How were they at home? How were his sisters? How was his elder sister's little kid - his nephew? He had never thought that he would only think as rarely of them as he did these days. Over phone, his mother had mentioned pre-monsoon showers but he had not paid attention. The monsoons were hardly a month or so away. Thankfully the exams would be over by then and he would be able to go back home and enjoy the rains. The breeze-less heavy downpour that fell in an orderly file, like some determined regiment, washing the dirt off the coconut and the mango trees, making the small drain-stream next to their house gurgle full with water. The lightly-dark colouring when the clouds gathered in the middle of the afternoon.

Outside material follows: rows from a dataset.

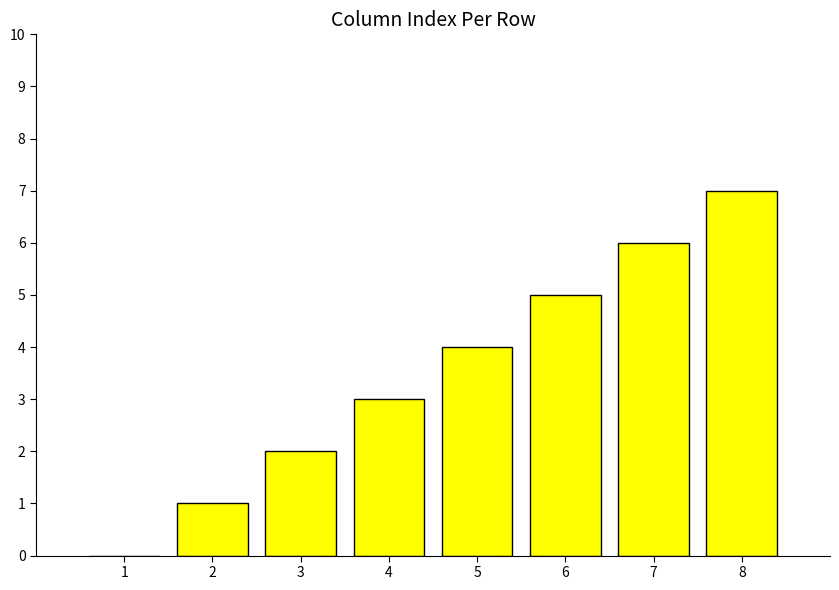

What is the change in value from 6 to 7?

+1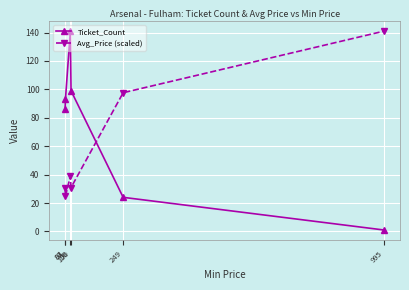

True or false: Ticket_Count has more than 2 points higher than both neighbors.

False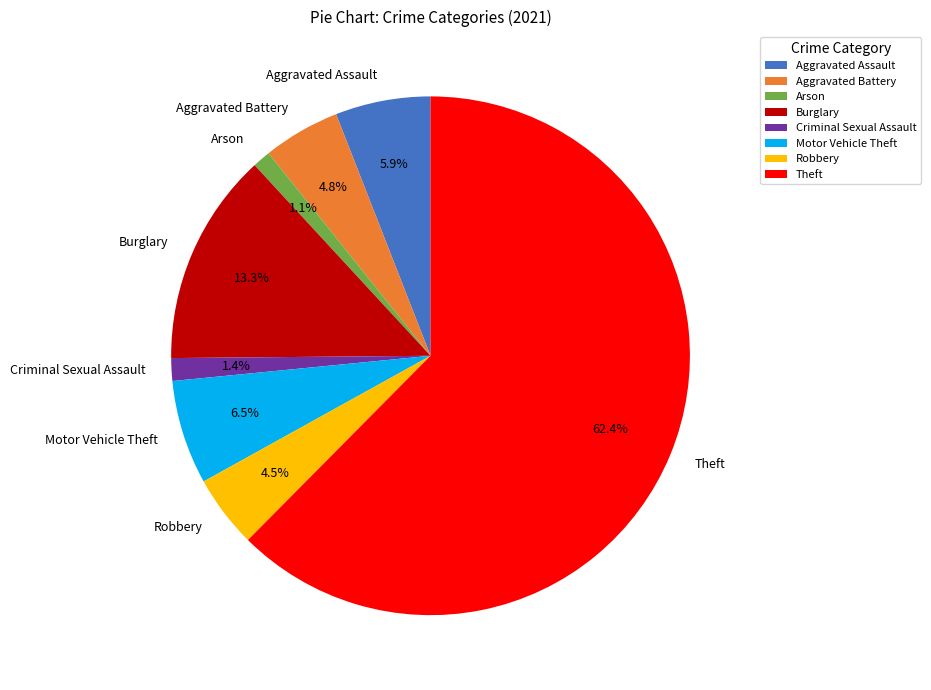

Is there a majority slice in this chart?

Yes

He got up and emptied the water-can into his bisleri-bottle and then hid the bisleri bottle behind the clothes on his rack.

He wore his slippers and got out of the room into the corridor. He found the The Hindu on the wing cot and sought out the weather column. The satellite picture showed no clouds anywhere in the vicinity of Madras. Mostly clear and dry. Should have thought so, he said to himself, looking at the fierce sun beating on to the quadrangle. He remembered how following the newspaper-course of the monsoon had been a favourite passtime - especially in the years when the monsoon had been thought weak, he had taken a personal interest in knowing whether the entire country had received her annual share.

Still fifteen minutes to lunch. Should he go to the shopping complex now? It was too hot out...

He needed to invent some technique to make the carrying of the can easier. A collapsible trolley? A pulley and a rope hanging from the second floor to the quadrangle. No. Something simpler. How about two leather straps that you could fasten on to the can with buckles? Hmm. That seemed promising. You could carry the can behind your back like a school-bag. Your shoulders carried the weight, your hands would be free. And you could walk, with a proud stride, swinging your arms. Chutti got suddenly excited. Now, where would he find good leather straps? Maybe at the tailor's at the shopping complex. He decided to give it a try that evening.

Another thought struck him. There had been rumours that the Engineering Design course would have a final project - one had to identify a problem and propose an inventive solution. If that rumour were proved right, he, Chutti, would have his invention all ready. He started thinking about how he would arrange his presentation, how he would describe the problem and the solution, how he would show brusised fingers and pained faces. And then in the end he would have an actual implementation ready for a demo. Then, the highest grade would be his.

Sitting still on the wing cot Chutti thought feverishly happy thoughts for the next ten minutes. A malicious-looking grin broke out on his face. His palms became all sweaty. Then suddenly he got up and went down for lunch.

Saturday, August 06, 2005

Gair len mehfil mein bosey jaam ke,
ham rahen yuun tashnaalab paigaam ke

(bosey=kisses, tashnaalab=thirsty)
My rivals kiss the wineglass in your mehfil,
While here I thirst for mere word from you

khat likhenge garche matalab kuch na ho,
ham to aashiq hain tumhare naam ke

(garche=if, even if)
I will write to you even if I have nothing to say,
I just love to write your name

Ishq ne 'Ghalib' nikamma kar diya
varna ham bhi aadmi the kaam ke

Love has ruined you O Ghalib,
Otherwise even you might have become something

Thursday, August 04, 2005

I am writing a lot these days. But none of it can appear on my blog. Not yet, atleast. Because it is all technical stuff and it is all going into a paper I am writing for TI-India's internal technical conference. Like all 'defined-output' writing projects I take up I did not at all enjoy writing the paper. Writing was laborious, a chore, a burden. But now that I have almost finished it feels like it was worth it. I am enjoying the writing in retrospect. Besides, all the writing was done using LATEX - that precision document creator which can even make junk look like Godspeak - with figures and diagrams which look as if they are only there for aesthetic value.

I hope someday ieee will agree to accept a paper from me and then I will be able to scan it and put it on my blog.